ICANN caught a representative of HTLD stealing trade secrets of competing applicants via the use of computers and the internet. The situation is even more critical as the crime was committed with the obvious intent of obtaining sensitive business information concerning a competing applicant.
It points out that ICANN’s Applicant Guidebook disqualifies people from applying for a new gTLD if they’ve been convicted of a computer crime.
To the best of my knowledge Krischenowski has not been convicted of, or even charged with, any computer crime.
What ICANN says he did was use its new gTLD applicants’ customer service portal to search for documents which, due to a dumb misconfiguration by ICANN, were visible to users other than their owners.
Krischenowski told DI in an emailed statement today:
According to ICANN, the failure in ICANN’s CSC and GDD portals was the result of a misconfiguration by ICANN of the software used (as mentioned at https://www.icann.org/news/announcement-2-2015-11-19-en). As a user, I relied on the proper functioning of ICANN’s technical infrastructure while working with ICANN’s CSC portal.
HTLD’s application for .hotel is currently “On Hold”, though it is technically the winner of the seven-application contention set.
It prevailed after winning a controversial Community Priority Evaluation in 2014, which was then challenged in an Independent Review Process case by the applicants Petillion represents.
They lost the IRP, but the IRP panelists said that ICANN’s failure to be transparent about its investigation into Krischenowski could amount to a breach of its bylaws.
In its February ruling, the IRP panel wrote:
It is not clear if ICANN has properly investigated the allegation of association between HTLD and D. Krischenowski and, if it has, what conclusions it has reached.

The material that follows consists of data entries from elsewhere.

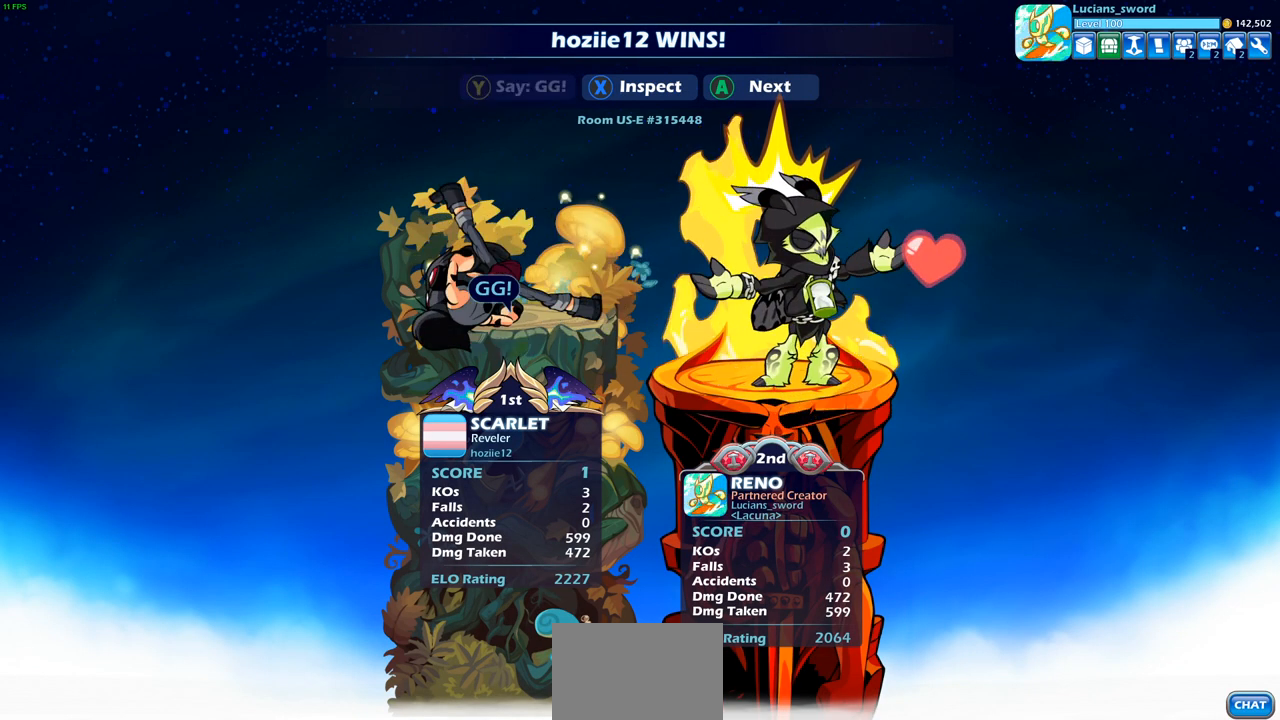
{"buttons": [], "left_stick": "center", "right_stick": "center", "events": [[17, "TRIANGLE", "down"], [100, "TRIANGLE", "up"], [183, "TRIANGLE", "down"], [267, "TRIANGLE", "up"], [333, "TRIANGLE", "down"], [417, "TRIANGLE", "up"]]}
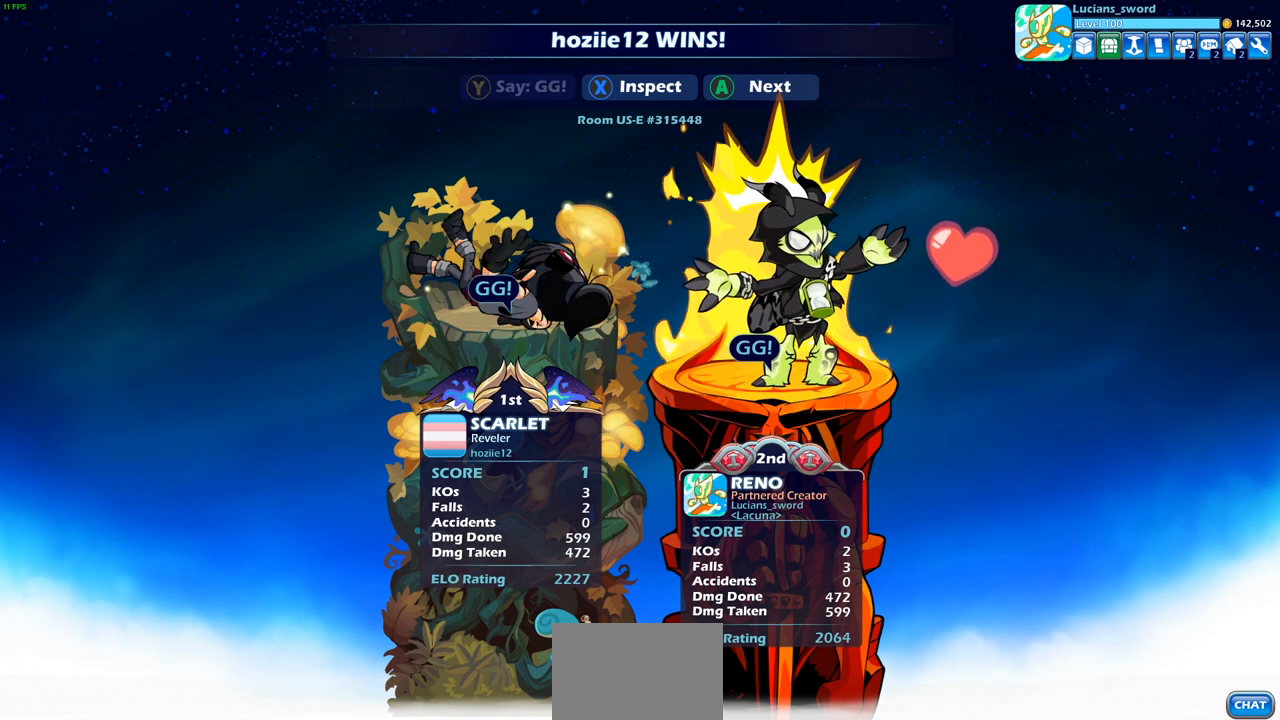
{"buttons": [], "left_stick": "center", "right_stick": "center", "events": []}
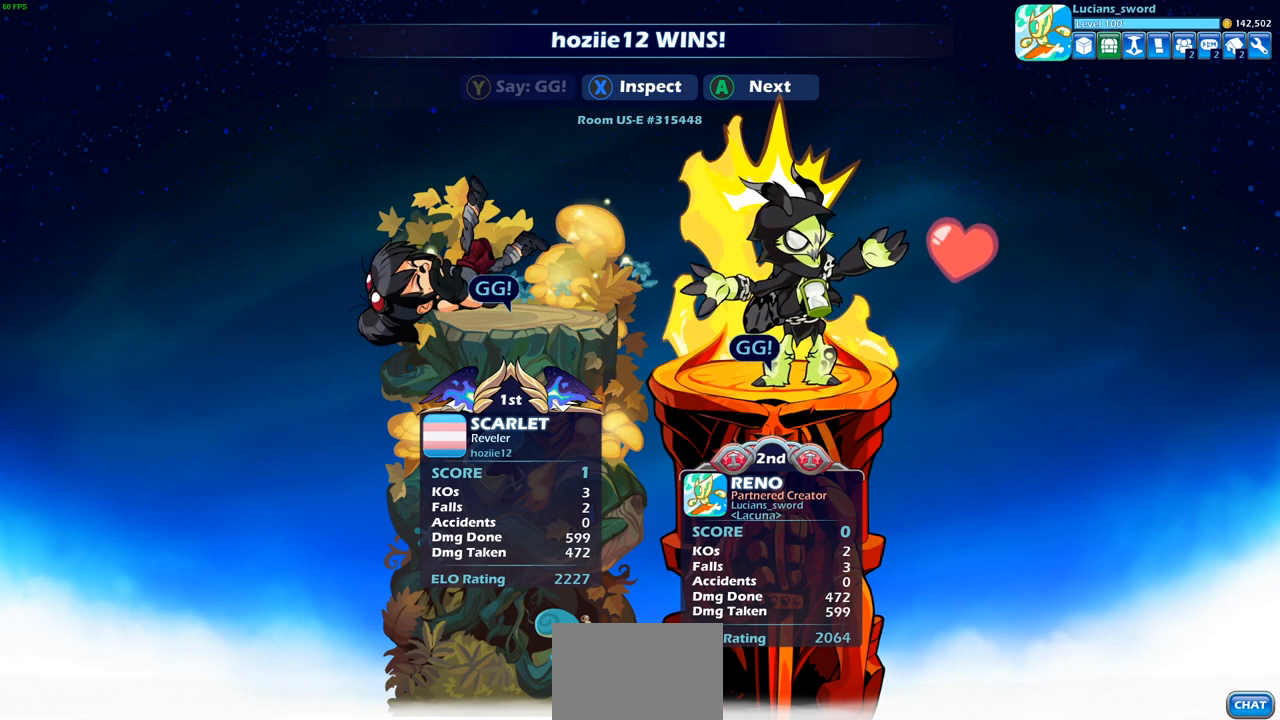
{"buttons": [], "left_stick": "center", "right_stick": "center", "events": [[83, "CROSS", "down"], [200, "CROSS", "up"]]}
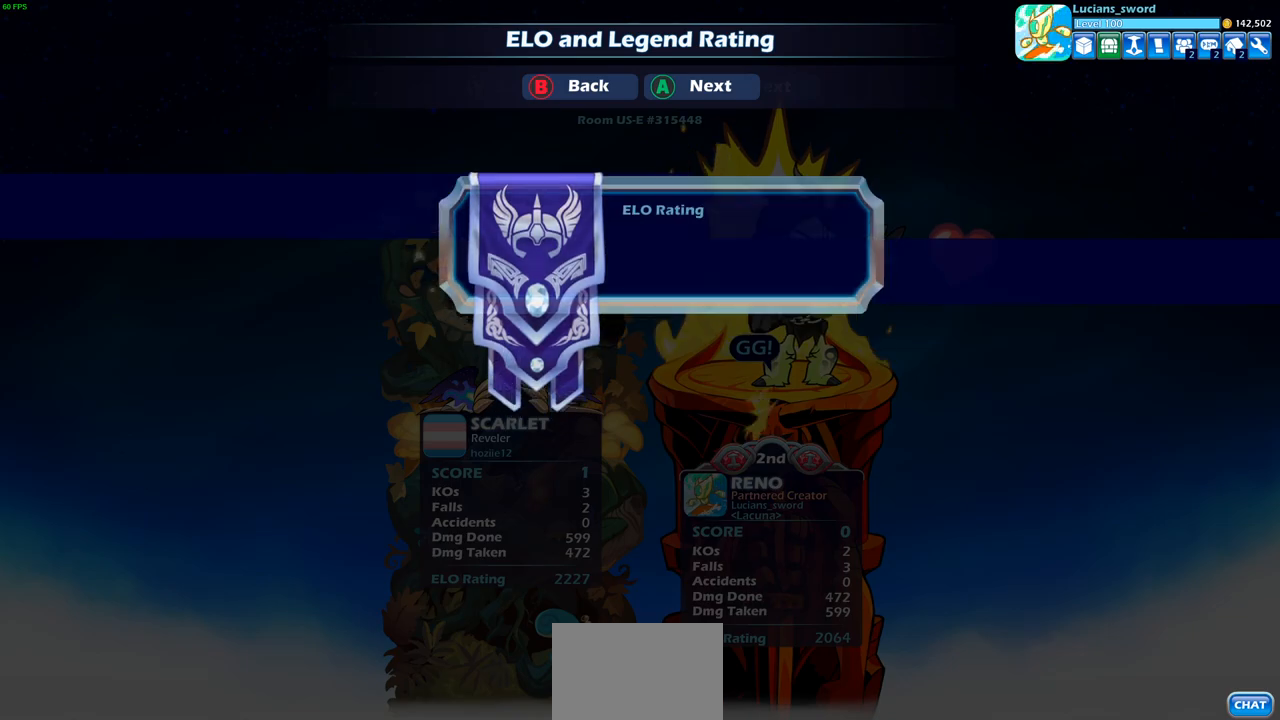
{"buttons": [], "left_stick": "center", "right_stick": "center", "events": []}
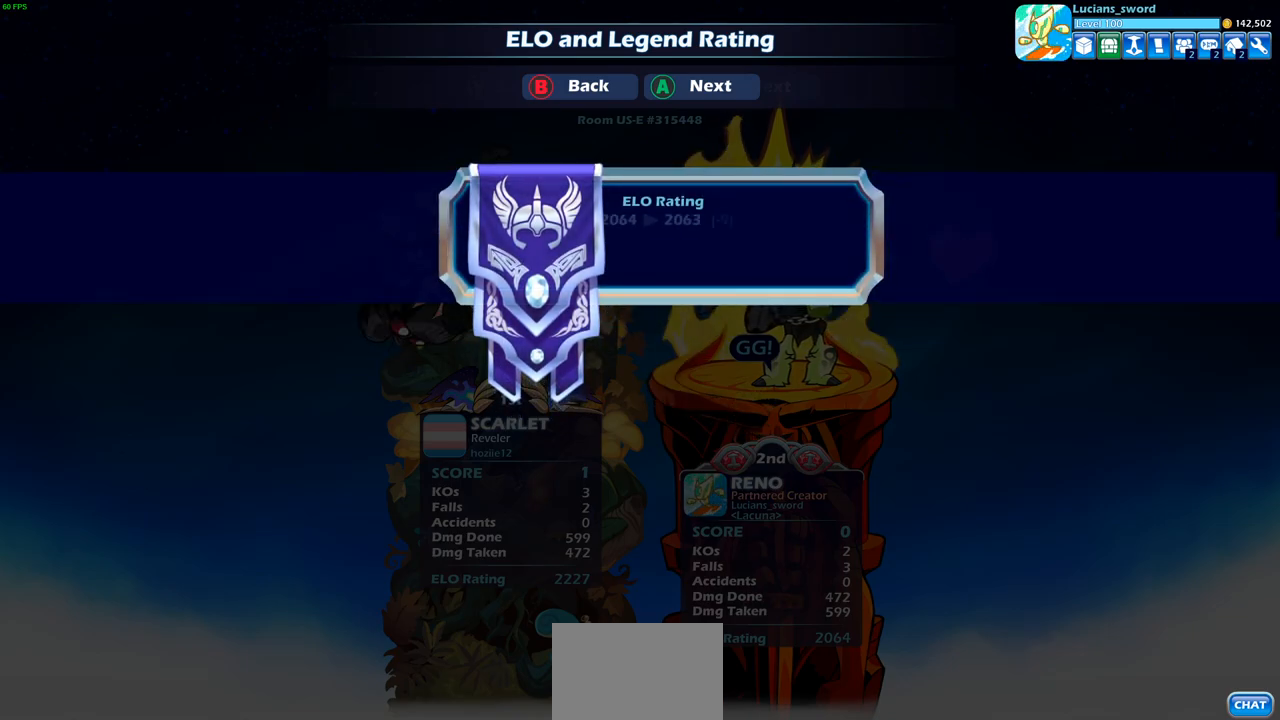
{"buttons": [], "left_stick": "center", "right_stick": "center", "events": []}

Openness and transparency, in the light of such serious allegations, require that it should, and that it should make public the fact of the investigation and the result thereof.
The ruling seems to envisage the possibility of a follow-up IRP.
ICANN had told the panel that its investigation was not complete, so its failure to act to date could not be considered inaction.
The ICANN board resolved in March, two days after Petillion’s letter was sent, to “complete the investigation” and “provide a report to the Board for consideration”.
While the complaining applicants want information about this investigation, their clear preference appears to be that the HTLD application be thrown out.